Trades involving generational players in their primes are rare in the NHL. Over the course of the last 30 years, it’s happened about five times. Yet, with the Draft getting underway tomorrow and free agency on July 1st, Erik Karlsson’s name could be added to that list any moment.

It seems like Theodore might be on his way to Ottawa if McPhee can complete a deal for Karlsson. (Photo Credit: SinBin.vegas Photographer Brandon Andreasen)

When it comes to a unique talent like Karlsson, every GM in the league will show interest. However, most know they either don’t have the assets or the cap space to acquire the 28-year-old superstar defenseman. Ottawa shipped out Mike Hoffman which solved one problem but they took on salary in the deal, further indicating another deal may be on the horizon. At this point, unless Karlsson is demanding a trade they don’t have to move him. Unfortunately for the Senators, he probably is. Ottawa’s front office may continue to force Bobby Ryan’s hefty contract ($7.25M/4 yrs), forcing some teams to stay away. In the Senators eyes, if the deal isn’t right that’s not their problem.

- **PROVIDED DATA**
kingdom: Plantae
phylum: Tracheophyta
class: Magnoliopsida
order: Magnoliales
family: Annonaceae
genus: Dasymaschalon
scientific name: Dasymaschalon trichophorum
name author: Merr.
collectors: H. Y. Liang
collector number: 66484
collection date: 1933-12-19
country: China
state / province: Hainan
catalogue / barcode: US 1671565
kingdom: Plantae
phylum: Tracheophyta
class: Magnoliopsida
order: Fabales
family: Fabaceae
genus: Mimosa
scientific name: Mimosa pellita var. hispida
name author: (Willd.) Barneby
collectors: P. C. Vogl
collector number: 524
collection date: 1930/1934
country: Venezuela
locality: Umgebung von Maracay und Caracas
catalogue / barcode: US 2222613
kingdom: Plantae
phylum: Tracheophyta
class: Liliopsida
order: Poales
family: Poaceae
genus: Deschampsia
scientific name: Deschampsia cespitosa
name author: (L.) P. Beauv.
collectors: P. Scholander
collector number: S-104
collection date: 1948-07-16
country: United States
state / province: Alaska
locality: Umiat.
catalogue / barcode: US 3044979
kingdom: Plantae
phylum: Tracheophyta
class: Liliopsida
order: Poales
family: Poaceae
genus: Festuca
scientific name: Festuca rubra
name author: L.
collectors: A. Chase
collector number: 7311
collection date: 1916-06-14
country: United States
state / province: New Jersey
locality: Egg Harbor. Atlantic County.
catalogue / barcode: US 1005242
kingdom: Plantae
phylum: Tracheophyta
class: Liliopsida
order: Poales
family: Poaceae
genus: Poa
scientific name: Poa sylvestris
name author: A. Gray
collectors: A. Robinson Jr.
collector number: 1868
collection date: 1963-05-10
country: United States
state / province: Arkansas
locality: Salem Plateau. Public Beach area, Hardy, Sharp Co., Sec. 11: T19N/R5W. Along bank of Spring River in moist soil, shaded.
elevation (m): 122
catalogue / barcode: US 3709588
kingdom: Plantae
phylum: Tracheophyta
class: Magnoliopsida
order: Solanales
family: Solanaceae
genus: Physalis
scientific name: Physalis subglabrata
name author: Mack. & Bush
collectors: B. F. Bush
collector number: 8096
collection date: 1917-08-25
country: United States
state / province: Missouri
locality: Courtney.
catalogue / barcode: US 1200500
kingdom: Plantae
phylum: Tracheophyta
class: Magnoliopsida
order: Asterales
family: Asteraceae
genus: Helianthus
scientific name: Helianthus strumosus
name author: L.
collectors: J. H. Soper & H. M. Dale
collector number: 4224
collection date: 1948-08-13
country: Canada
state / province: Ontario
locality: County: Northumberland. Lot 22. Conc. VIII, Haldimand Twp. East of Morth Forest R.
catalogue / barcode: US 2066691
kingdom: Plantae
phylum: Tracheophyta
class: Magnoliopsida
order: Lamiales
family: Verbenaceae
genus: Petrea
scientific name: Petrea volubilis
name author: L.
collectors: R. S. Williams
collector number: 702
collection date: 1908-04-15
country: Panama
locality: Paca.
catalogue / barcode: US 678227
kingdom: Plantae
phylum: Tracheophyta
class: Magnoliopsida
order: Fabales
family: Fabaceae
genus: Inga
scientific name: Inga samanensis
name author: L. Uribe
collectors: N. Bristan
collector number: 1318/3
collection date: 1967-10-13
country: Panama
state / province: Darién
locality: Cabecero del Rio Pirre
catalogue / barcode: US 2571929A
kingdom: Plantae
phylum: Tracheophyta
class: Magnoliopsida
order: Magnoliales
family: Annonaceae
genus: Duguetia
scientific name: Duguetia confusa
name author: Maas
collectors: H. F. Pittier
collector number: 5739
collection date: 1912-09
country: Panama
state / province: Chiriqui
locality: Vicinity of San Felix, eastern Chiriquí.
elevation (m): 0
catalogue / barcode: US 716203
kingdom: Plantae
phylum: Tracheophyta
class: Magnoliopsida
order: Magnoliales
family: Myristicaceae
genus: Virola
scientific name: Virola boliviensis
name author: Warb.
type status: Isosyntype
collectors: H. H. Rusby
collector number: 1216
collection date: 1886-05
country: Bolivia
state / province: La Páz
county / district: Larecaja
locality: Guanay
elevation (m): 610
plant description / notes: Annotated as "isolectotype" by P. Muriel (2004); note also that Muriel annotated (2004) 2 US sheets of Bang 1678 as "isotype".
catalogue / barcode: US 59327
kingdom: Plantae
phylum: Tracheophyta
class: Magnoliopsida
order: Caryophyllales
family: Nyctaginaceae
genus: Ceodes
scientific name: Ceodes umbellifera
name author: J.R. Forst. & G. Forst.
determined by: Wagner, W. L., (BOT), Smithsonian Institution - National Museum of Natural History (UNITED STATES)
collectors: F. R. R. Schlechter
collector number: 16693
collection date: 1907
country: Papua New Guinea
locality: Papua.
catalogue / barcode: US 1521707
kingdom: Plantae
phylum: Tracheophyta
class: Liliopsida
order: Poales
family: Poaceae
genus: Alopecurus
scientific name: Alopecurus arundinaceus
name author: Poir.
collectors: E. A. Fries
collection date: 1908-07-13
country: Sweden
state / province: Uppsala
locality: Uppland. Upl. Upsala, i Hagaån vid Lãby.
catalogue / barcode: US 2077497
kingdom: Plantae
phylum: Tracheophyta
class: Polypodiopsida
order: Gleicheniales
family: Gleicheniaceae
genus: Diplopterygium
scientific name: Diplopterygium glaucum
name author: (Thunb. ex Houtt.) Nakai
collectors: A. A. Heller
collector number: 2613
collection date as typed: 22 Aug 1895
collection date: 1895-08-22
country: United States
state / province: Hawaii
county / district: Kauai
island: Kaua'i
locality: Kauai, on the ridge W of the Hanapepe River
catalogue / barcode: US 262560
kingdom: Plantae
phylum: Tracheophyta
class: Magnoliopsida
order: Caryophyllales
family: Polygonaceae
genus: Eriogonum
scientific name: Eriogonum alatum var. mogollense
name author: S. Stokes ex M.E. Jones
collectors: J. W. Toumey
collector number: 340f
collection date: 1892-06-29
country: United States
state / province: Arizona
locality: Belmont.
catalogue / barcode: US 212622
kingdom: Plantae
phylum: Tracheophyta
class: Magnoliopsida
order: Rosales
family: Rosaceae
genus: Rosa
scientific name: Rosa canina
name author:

- **TASKS FOR THIS EXERCISE**
1) Duplicate the part of the passage on a possible Erik Karlsson trade starting with "Trades involving generational players" and going on through "Photographer Brandon Andreasen)", word for word.
2) Set down, unchanged, only those lines of the rows starting with the line with "family: Solanaceae" and going on through the line with "elevation (m): 610".

- **OUTPUTS**
1)
Trades involving generational players in their primes are rare in the NHL. Over the course of the last 30 years, it’s happened about five times. Yet, with the Draft getting underway tomorrow and free agency on July 1st, Erik Karlsson’s name could be added to that list any moment.

It seems like Theodore might be on his way to Ottawa if McPhee can complete a deal for Karlsson. (Photo Credit: SinBin.vegas Photographer Brandon Andreasen)

2)
family: Solanaceae
genus: Physalis
scientific name: Physalis subglabrata
name author: Mack. & Bush
collectors: B. F. Bush
collector number: 8096
collection date: 1917-08-25
country: United States
state / province: Missouri
locality: Courtney.
catalogue / barcode: US 1200500
kingdom: Plantae
phylum: Tracheophyta
class: Magnoliopsida
order: Asterales
family: Asteraceae
genus: Helianthus
scientific name: Helianthus strumosus
name author: L.
collectors: J. H. Soper & H. M. Dale
collector number: 4224
collection date: 1948-08-13
country: Canada
state / province: Ontario
locality: County: Northumberland. Lot 22. Conc. VIII, Haldimand Twp. East of Morth Forest R.
catalogue / barcode: US 2066691
kingdom: Plantae
phylum: Tracheophyta
class: Magnoliopsida
order: Lamiales
family: Verbenaceae
genus: Petrea
scientific name: Petrea volubilis
name author: L.
collectors: R. S. Williams
collector number: 702
collection date: 1908-04-15
country: Panama
locality: Paca.
catalogue / barcode: US 678227
kingdom: Plantae
phylum: Tracheophyta
class: Magnoliopsida
order: Fabales
family: Fabaceae
genus: Inga
scientific name: Inga samanensis
name author: L. Uribe
collectors: N. Bristan
collector number: 1318/3
collection date: 1967-10-13
country: Panama
state / province: Darién
locality: Cabecero del Rio Pirre
catalogue / barcode: US 2571929A
kingdom: Plantae
phylum: Tracheophyta
class: Magnoliopsida
order: Magnoliales
family: Annonaceae
genus: Duguetia
scientific name: Duguetia confusa
name author: Maas
collectors: H. F. Pittier
collector number: 5739
collection date: 1912-09
country: Panama
state / province: Chiriqui
locality: Vicinity of San Felix, eastern Chiriquí.
elevation (m): 0
catalogue / barcode: US 716203
kingdom: Plantae
phylum: Tracheophyta
class: Magnoliopsida
order: Magnoliales
family: Myristicaceae
genus: Virola
scientific name: Virola boliviensis
name author: Warb.
type status: Isosyntype
collectors: H. H. Rusby
collector number: 1216
collection date: 1886-05
country: Bolivia
state / province: La Páz
county / district: Larecaja
locality: Guanay
elevation (m): 610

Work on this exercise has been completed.